## タスクの目標
以下の項目のうち、文字列「github」を含む行をすべて抜き出してもらえますか？大文字と小文字は区別してください。

++++++++++

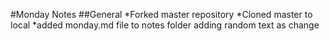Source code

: #Monday Notes
##General
*Forked master repository
*Cloned master to local
*added monday.md file to notes folder
adding random text as change
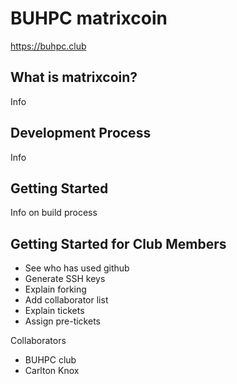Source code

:BUHPC matrixcoin 
================

https://buhpc.club


What is matrixcoin?
----------------

Info

Development Process
-------------------

Info

Getting Started
---------------

Info on build process

Getting Started for Club Members
--------------------------------
 - See who has used github
 - Generate SSH keys
 - Explain forking
 - Add collaborator list
 - Explain tickets
 - Assign pre-tickets

Collaborators
 - BUHPC club
 - Carlton Knox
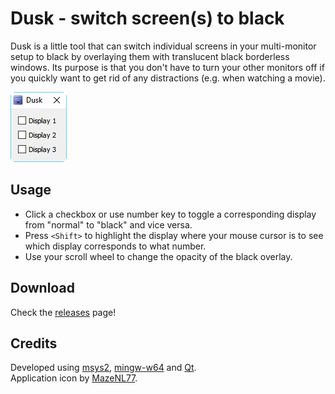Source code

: # Dusk - switch screen(s) to black
Dusk is a little tool that can switch individual screens in your multi-monitor setup to black by overlaying them with translucent black borderless windows. Its purpose is that you don't have to turn your other monitors off if you quickly want to get rid of any distractions (e.g. when watching a movie).

![Alt text](/doc/dusk_main_window.png "main window")

## Usage
- Click a checkbox or use number key to toggle a corresponding display from "normal" to "black" and vice versa.
- Press `<Shift>` to highlight the display where your mouse cursor is to see which display corresponds to what number.
- Use your scroll wheel to change the opacity of the black overlay.

## Download
Check the [releases](https://github.com/dehesselle/dusk/releases) page!

## Credits
Developed using [msys2](https://github.com/msys2), [mingw-w64](http://mingw-w64.org) and [Qt](https://www.qt.io).  
Application icon by [MazeNL77](http://mazenl77.deviantart.com/).
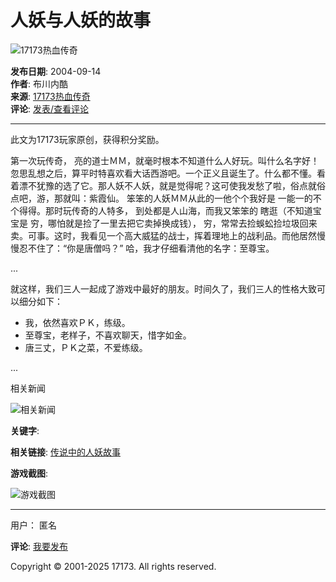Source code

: # 人妖与人妖的故事

![17173热血传奇](//images.17173cdn.com/news/07news/zx5.jpg)

**发布日期**: 2004-09-14  
**作者**: 布川内酷  
**来源**: [17173热血传奇](http://mir.17173.com/)  
**评论**: [发表/查看评论](<!--infoCommentHref-->)

---

此文为17173玩家原创，获得积分奖励。 

第一次玩传奇， 亮的道士ＭＭ，就毫时根本不知道什么人好玩。叫什么名字好！忽思乱想之后，算平时特喜欢看大话西游吧。一个正义且诞生了。什么都不懂。看着漂不犹豫的选了它。那人妖不人妖，就是觉得呢？这可使我发愁了啦，俗点就俗点吧，游，那就叫：紫霞仙。 笨笨的人妖ＭＭ从此的一他个个我好是 一能一的不个得得。那时玩传奇的人特多， 到处都是人山海，而我又笨笨的 瞎逛（不知道宝宝是 穷，哪怕就是捡了一里去把它卖掉换成钱）， 穷，常常去捡蜈蚣捡垃圾回来卖。可事。这时，我看见一个高大威猛的战士，挥着理地上的战利品。而他居然慢慢忍不住了：“你是唐僧吗？” 哈，我才仔细看清他的名字：至尊宝。

...

就这样，我们三人一起成了游戏中最好的朋友。时间久了，我们三人的性格大致可以细分如下：

- 我，依然喜欢ＰＫ，练级。
- 至尊宝，老样子，不喜欢聊天，惜字如金。
- 唐三丈，ＰＫ之菜，不爱练级。

...

相关新闻

![相关新闻](//images.17173cdn.com/news/07news/zx8.jpg)

**关键字**: 

**相关链接**: [传说中的人妖故事](http://mir.17173.com/xingqing/xingqing.shtml)

**游戏截图**: 

![游戏截图](//images.17173cdn.com/news/07news/zx10.jpg)

---

用户： 匿名 

**评论**: [我要发布](http://link.17173.com?target=http%3A%2F%2Fp4p.sogou.com%2Fbeginner.jsp) 

Copyright © 2001-2025 17173. All rights reserved.
<!-- tcd_original_link http://mir.17173.com/content/2004-9-14/n320_236580.html -->
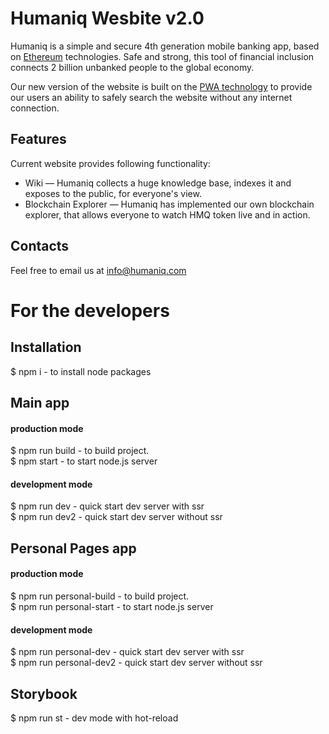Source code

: # Humaniq Wesbite v2.0

Humaniq is a simple and secure 4th generation mobile banking app, based on [Ethereum](https://ethereum.org/) technologies. Safe and strong, this tool of financial inclusion connects 2 billion unbanked people to the global economy. 

Our new version of the website is built on the [PWA technology](https://developers.google.com/web/progressive-web-apps/) to provide our users an ability to safely search the website without any internet connection. 


## Features

Current website provides following functionality:

* Wiki — Humaniq collects a huge knowledge base, indexes it and exposes to the public, for everyone's view. 
* Blockchain Explorer — Humaniq has implemented our own blockchain explorer, that allows everyone to watch HMQ token live and in action.

## Contacts
Feel free to email us at [info@humaniq.com](mailto:info@humaniq.com) 



# For the developers

**Installation**
---
$ npm i - to install node packages

## Main app

#### production mode

$ npm run build - to build project.  
$ npm start - to start node.js server

#### development mode

$ npm run dev - quick start dev server with ssr   
$ npm run dev2 - quick start dev server without ssr

## Personal Pages app
#### production mode

$ npm run personal-build - to build project.  
$ npm run personal-start - to start node.js server

#### development mode

$ npm run personal-dev - quick start dev server with ssr   
$ npm run personal-dev2 - quick start dev server without ssr


## Storybook 

$ npm run st - dev mode with hot-reload

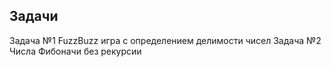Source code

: ## Задачи

Задача №1 FuzzBuzz игра с определением делимости чисел
Задача №2 Числа Фибоначи без рекурсии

++++++++++

## タスクへの回答
 - See who has used github
Check the [releases](https://github.com/dehesselle/dusk/releases) page!
Developed using [msys2](https://github.com/msys2), [mingw-w64](http://mingw-w64.org) and [Qt](https://www.qt.io).  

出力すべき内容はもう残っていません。